Statistical Comparisons

The tool uses functions from the pingouin package for statistical analysis.

  1. Average Correlation Analysis:

    • Single Group: Compares average positive/negative correlations across states using a one-way Repeated Measures ANOVA (pingouin.rm_anova).
    • Two Groups (Paired): Compares average positive/negative correlations across states and groups using a two-way Repeated Measures ANOVA (pingouin.rm_anova).
    • Two Groups (Unpaired): Compares average positive/negative correlations across states (within-subject factor) and groups (between-subject factor) using a Mixed ANOVA (pingouin.mixed_anova).
  2. Cell-level Statistic Analysis:

    • State Comparison: Uses Linear Mixed Models (LMM) (pingouin.linear_regression) to compare the cell-level statistic across states, accounting for within-subject variability and potentially group differences. This handles the nested structure (cells within subjects).
    • Group Comparison: First, averages the cell-level statistic per subject/state/group. Then, compares these subject-level averages between groups using ANOVA (RM-ANOVA for paired, Mixed ANOVA for unpaired).
  3. Pairwise Comparisons: Following significant ANOVA or LMM results, pairwise tests (pingouin.pairwise_tests) are performed to pinpoint differences between specific states or groups. The user selects the multiple comparison correction method and effect size calculation.

Outputs

Combination Outputs

Combined Data (CSV)

Two types of combined data files are generated per group:

  1. Average Correlations: A CSV file containing the calculated average positive and negative correlations for each recording and state.

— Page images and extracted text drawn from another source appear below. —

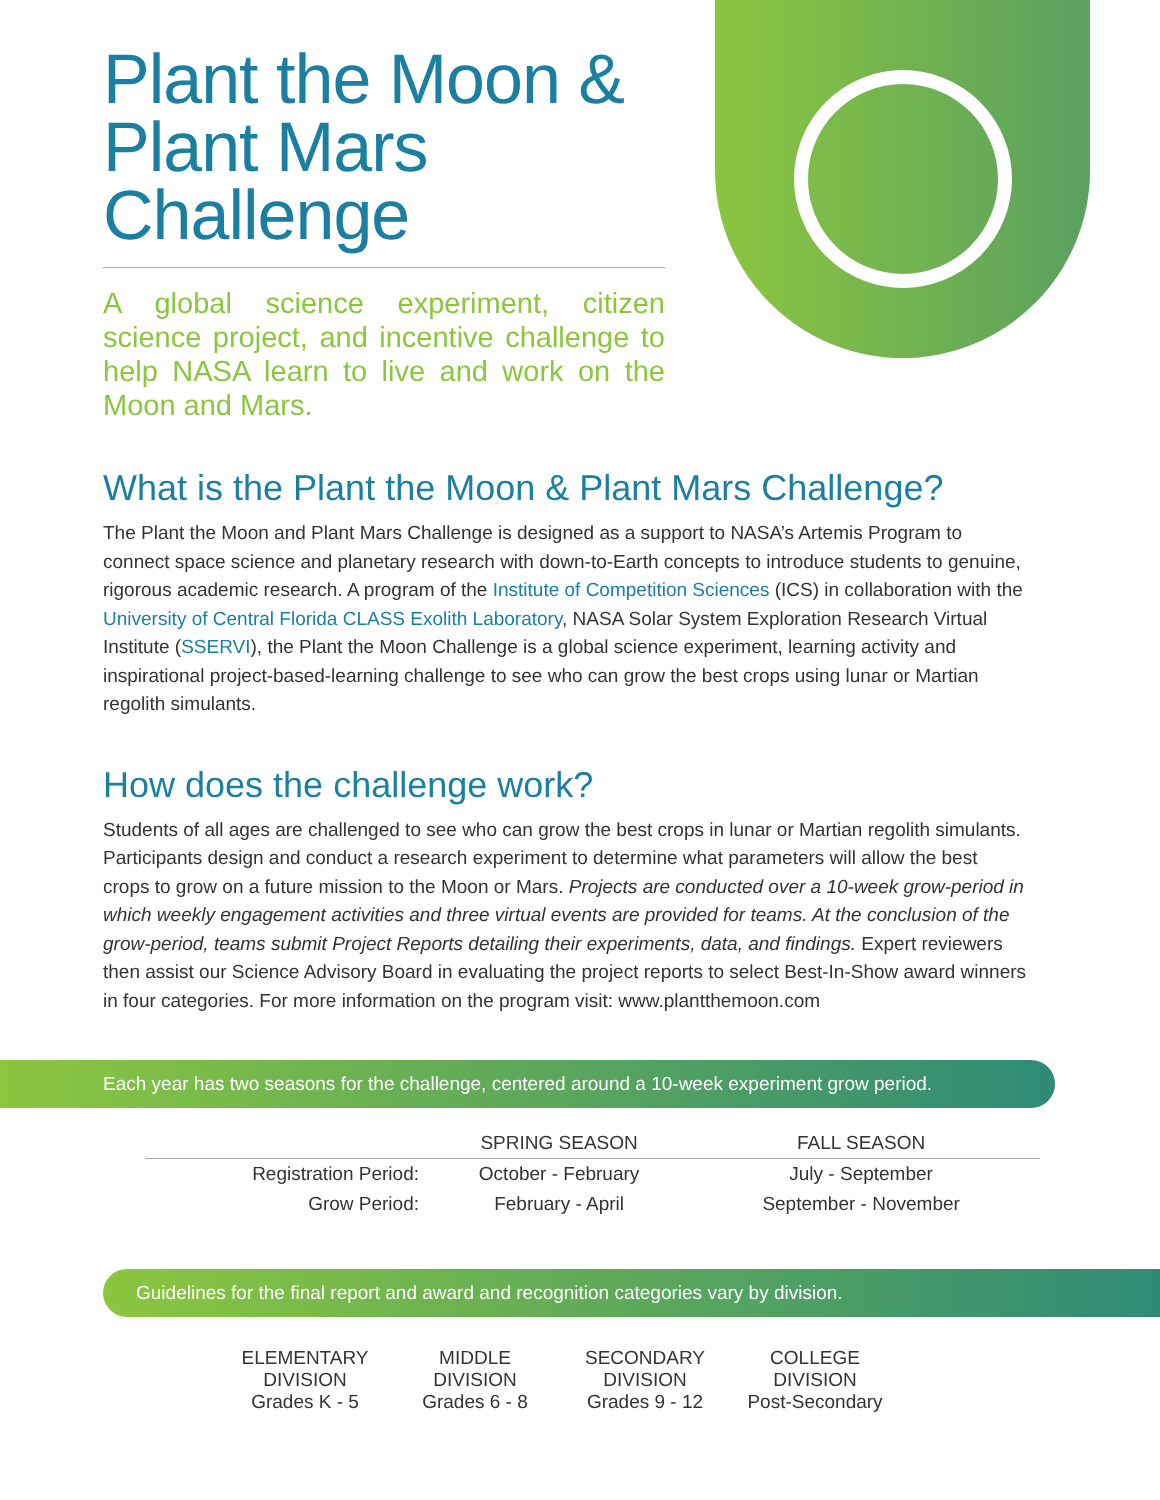Plant the Moon &
Plant Mars Challenge
A global science experiment, citizen science project, and incentive challenge to help NASA learn to live and work on the Moon and Mars.
What is the Plant the Moon & Plant Mars Challenge?
The Plant the Moon and Plant Mars Challenge is designed as a support to NASA’s Artemis Program to connect space science and planetary research with down-to-Earth concepts to introduce students to genuine, rigorous academic research. A program of the Institute of Competition Sciences (ICS) in collaboration with the University of Central Florida CLASS Exolith Laboratory, NASA Solar System Exploration Research Virtual Institute (SSERVI), the Plant the Moon Challenge is a global science experiment, learning activity and inspirational project-based-learning challenge to see who can grow the best crops using lunar or Martian regolith simulants.
How does the challenge work?
Students of all ages are challenged to see who can grow the best crops in lunar or Martian regolith simulants. Participants design and conduct a research experiment to determine what parameters will allow the best crops to grow on a future mission to the Moon or Mars. Projects are conducted over a 10-week grow-period in which weekly engagement activities and three virtual events are provided for teams. At the conclusion of the grow-period, teams submit Project Reports detailing their experiments, data, and findings. Expert reviewers then assist our Science Advisory Board in evaluating the project reports to select Best-In-Show award winners in four categories. For more information on the program visit: www.plantthemoon.com
Each year has two seasons for the challenge, centered around a 10-week experiment grow period.
| | SPRING SEASON | FALL SEASON | |
| --- | --- | --- | --- |
| Registration Period: | October - February | July - September | |
| Grow Period: | February - April | September - November | |
Guidelines for the final report and award and recognition categories vary by division.
ELEMENTARY
DIVISION
Grades K - 5
MIDDLE
DIVISION
Grades 6 - 8
SECONDARY
DIVISION
Grades 9 - 12
COLLEGE
DIVISION
Post-Secondary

  2. Cell Statistic Correlations: A CSV file containing the calculated cell-level statistic (max, min, or mean) for each cell, state, and recording.

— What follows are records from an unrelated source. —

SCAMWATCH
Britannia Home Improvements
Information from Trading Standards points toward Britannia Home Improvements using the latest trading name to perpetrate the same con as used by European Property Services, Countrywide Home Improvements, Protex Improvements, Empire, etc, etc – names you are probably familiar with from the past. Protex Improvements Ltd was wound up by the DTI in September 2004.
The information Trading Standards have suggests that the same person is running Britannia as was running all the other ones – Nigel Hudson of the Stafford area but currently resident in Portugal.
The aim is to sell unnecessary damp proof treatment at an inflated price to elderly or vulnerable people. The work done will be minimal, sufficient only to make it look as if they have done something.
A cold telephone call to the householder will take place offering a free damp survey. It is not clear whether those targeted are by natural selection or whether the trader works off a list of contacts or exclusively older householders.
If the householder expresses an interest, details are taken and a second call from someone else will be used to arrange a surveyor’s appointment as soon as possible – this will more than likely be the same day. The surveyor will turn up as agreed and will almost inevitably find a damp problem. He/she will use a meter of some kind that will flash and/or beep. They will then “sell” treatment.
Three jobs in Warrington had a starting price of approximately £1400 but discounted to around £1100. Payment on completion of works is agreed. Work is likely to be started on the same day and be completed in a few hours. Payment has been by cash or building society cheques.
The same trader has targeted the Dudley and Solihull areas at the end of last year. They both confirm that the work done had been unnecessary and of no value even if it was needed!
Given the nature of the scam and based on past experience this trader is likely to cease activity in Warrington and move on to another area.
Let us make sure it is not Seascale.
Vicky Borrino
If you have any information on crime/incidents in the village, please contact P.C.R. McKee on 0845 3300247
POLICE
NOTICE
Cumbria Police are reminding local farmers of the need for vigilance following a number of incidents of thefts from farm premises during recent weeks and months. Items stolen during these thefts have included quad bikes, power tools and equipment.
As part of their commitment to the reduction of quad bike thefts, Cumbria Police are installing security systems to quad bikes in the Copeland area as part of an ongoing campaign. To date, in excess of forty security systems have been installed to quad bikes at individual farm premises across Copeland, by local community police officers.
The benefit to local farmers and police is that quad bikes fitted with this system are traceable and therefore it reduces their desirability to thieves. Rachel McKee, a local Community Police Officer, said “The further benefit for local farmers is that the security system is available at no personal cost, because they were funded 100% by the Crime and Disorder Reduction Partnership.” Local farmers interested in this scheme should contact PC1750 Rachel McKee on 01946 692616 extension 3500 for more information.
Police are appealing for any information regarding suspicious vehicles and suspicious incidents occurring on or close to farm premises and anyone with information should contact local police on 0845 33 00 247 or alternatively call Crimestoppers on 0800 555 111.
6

Example Average Correlation Data:

File State Positive Correlation Negative Correlation Subject Group
recording1.h5 immobile 0.08 -0.07 1 Group 1
recording1.h5 mobile 0.09 -0.08 1 Group 1
recording2.h5 immobile 0.07 -0.06 2 Group 1
recording2.h5 mobile 0.10 -0.09 2 Group 1

Example Cell Statistic Data (Maximum Correlation):

File State Cell Max Correlation Subject Group
recording1.h5 immobile 1 0.36 1 Group 1
recording1.h5 immobile 2 0.45 1 Group 1
recording1.h5 mobile 1 0.39 1 Group 1
recording1.h5 mobile 2 0.48 1 Group 1

Combination Previews (SVG)

For each group, multiple visualization files are generated as previews for the combined data:

Average Correlation Previews: * Two boxplot visualizations for average positive and negative correlations.

Cell-level Statistic Previews: * One CDF plot showing the distribution of cell-level correlation statistics. * One boxplot with individual data points for cell-level correlation statistics.

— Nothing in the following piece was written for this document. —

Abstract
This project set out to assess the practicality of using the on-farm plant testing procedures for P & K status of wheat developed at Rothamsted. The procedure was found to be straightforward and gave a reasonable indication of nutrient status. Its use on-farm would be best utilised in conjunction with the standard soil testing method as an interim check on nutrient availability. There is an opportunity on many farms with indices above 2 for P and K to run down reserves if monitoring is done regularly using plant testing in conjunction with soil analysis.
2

These plots show the distribution of the respective correlation values across all recordings in the group, with separate lines or groupings colored by state.

Example: Max Correlation CDF for Group 1
Example: Max Correlation CDF for Group 2

Statistical Comparison Outputs

Statistical Results (CSV)

Two CSV files summarize the statistical tests:

  1. ANOVA Results: Contains summary results from statistical tests comparing groups and states, including test statistics, p-values, and analysis parameters.

  2. Pairwise Comparisons: Contains detailed results from follow-up tests that identify specific differences between conditions, including effect sizes and corrected p-values.

Note: The example tables below are illustrative and may not exactly match all columns generated by every possible test configuration.

Example ANOVA Results:

Source P-value F-statistic Stat Method Measure Comparison Analysis Level Multiple Correction Data Pairing
state 0.002 477.74 rm_anova positive_correlation Average Correlation subject bonf paired
group 0.241 6.32 rm_anova positive_correlation Average Correlation subject bonf paired
state * group 0.114 7.79 rm_anova positive_correlation Average Correlation subject bonf paired
state 0.0002 4052.66 rm_anova max_correlation Max Correlation subject bonf paired
group 0.219 7.78 rm_anova max_correlation Max Correlation subject bonf paired

Example Pairwise Comparisons:

A B Contrast T P-unc P-corr Effect Size Stat Method Measure Comparison Analysis Level Multiple Correction Data Pairing
center quad 1 center vs quad 1 0.009 0.994 1.0 0.004 paired_ttest activity trace_activity subject bonf unpaired
center quad 2 center vs quad 2 -0.010 0.993 1.0 -0.005 paired_ttest activity trace_activity subject bonf unpaired
center quad 4 center vs quad 4 1.084 0.358 1.0 0.542 paired_ttest activity trace_activity subject bonf unpaired
Drug Vehicle group -0.384 0.738 - -0.192 unpaired_ttest activity trace_activity subject bonf unpaired

Statistical Comparison Previews (SVG)

Several plots visualize the statistical results:

  1. Average Correlation Distribution: Shows how average positive and negative correlations differ across states and groups.
Example: Average Correlation Distribution
  1. Correlation State Comparison: Displays cell-level statistic comparisons across different states.
Example: Max Correlation State Comparison
  1. Correlation Group Comparison: Shows how correlation statistics differ between experimental groups.
Example: Max Correlation Group Comparison